8. Bölüm: Dem

757 17 4
                                    

"O adam benimle çalışıyordu. Şirketime, evime girip çıkıyordu. Beraber ihalelere giriyorduk. Sonra öğrendim ki o adam aslında benim ihalelerde vereceğim rakamları başlarına satıyor, anlaşma yapacağım firmaları, şirketleri caydırıyor, bununla da kalmayıp sözleşmelerdeki rakamlarla oynayıp artı parayı kendisine alıyormuş. Bununda adam öldürülür mü diyebilirsin. Haklısın da. Tek sorun bu değil Efsun. Adam eşini dövüyormuş. İki kızı varmış. Liseye gidiyorlar. Bu şerefsiz, henüz liseye giden kızları sıkıştırıp taciz ediyor, üzerine de uygunsuz fotoğraflarını çekip tehdit ediyormuş. On sekizine basmamış kız çocuklarını genel eve satıyordu. O herif ölmeyi hak ediyordu. Sen söyle, kızı yaşında kızları taciz edip kötü gözle bakan bir adam kendi kızlarına bakmaz mı? Ailesine her türlü destek sağlandı. İki kızı ve annelerini yurt dışına götürdük. Tüm ihtiyaçları karşılandı. Kızların ömür boyu hayat sigortası sağlandı. Yaşamları boyunca bir eksik çekmeyecekler. Dayak yerken iki çocuğunu düşüren kadına da yeni bir hayat verdik."

"Karan ben.."

"Bilmiyordun, değil mi? O videoyu nereden buldun bilmiyorum. Ama en azından bana söyleme cesareti gösterdin. Senin yerinde başka biri olsa direkt polise giderdi."

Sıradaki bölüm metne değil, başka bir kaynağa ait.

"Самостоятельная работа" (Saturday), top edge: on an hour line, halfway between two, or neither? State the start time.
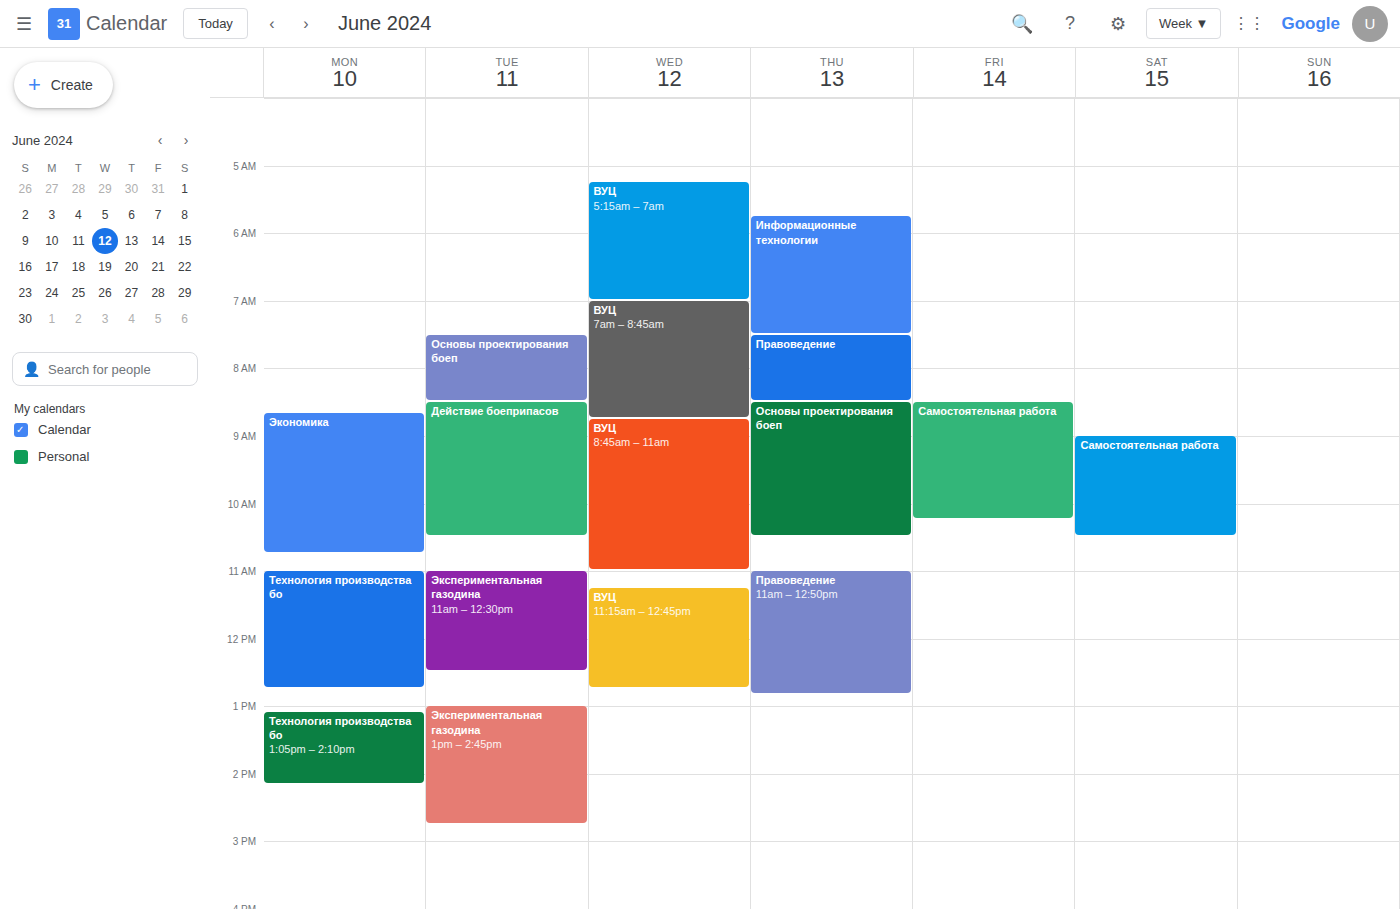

"Aslında bir sorunumuz var." Kaşları çatıldı. Sorunumuzun ismi İrem'di.

"O videoyu bana İrem yolladı. Ve polise gidecek. Ben durdurdum ama uzun sürmez. İki gün verdi bana da. Karat vereymişim."

"Ne karar verdin?"

"Karrar vermeme gerek kalmadı. Ama o polise giderse başın ağrır."

"Sen merak etme. Bu benim başımı ağrıtmaz." Gülümsedim. "Neyse ki geldiğimizden beridir bana karşı olan tavrının sebebini öğrenmiş oldum."

"Farkında mıydın? Fark ettirmemeye çalışıyordum oysaki."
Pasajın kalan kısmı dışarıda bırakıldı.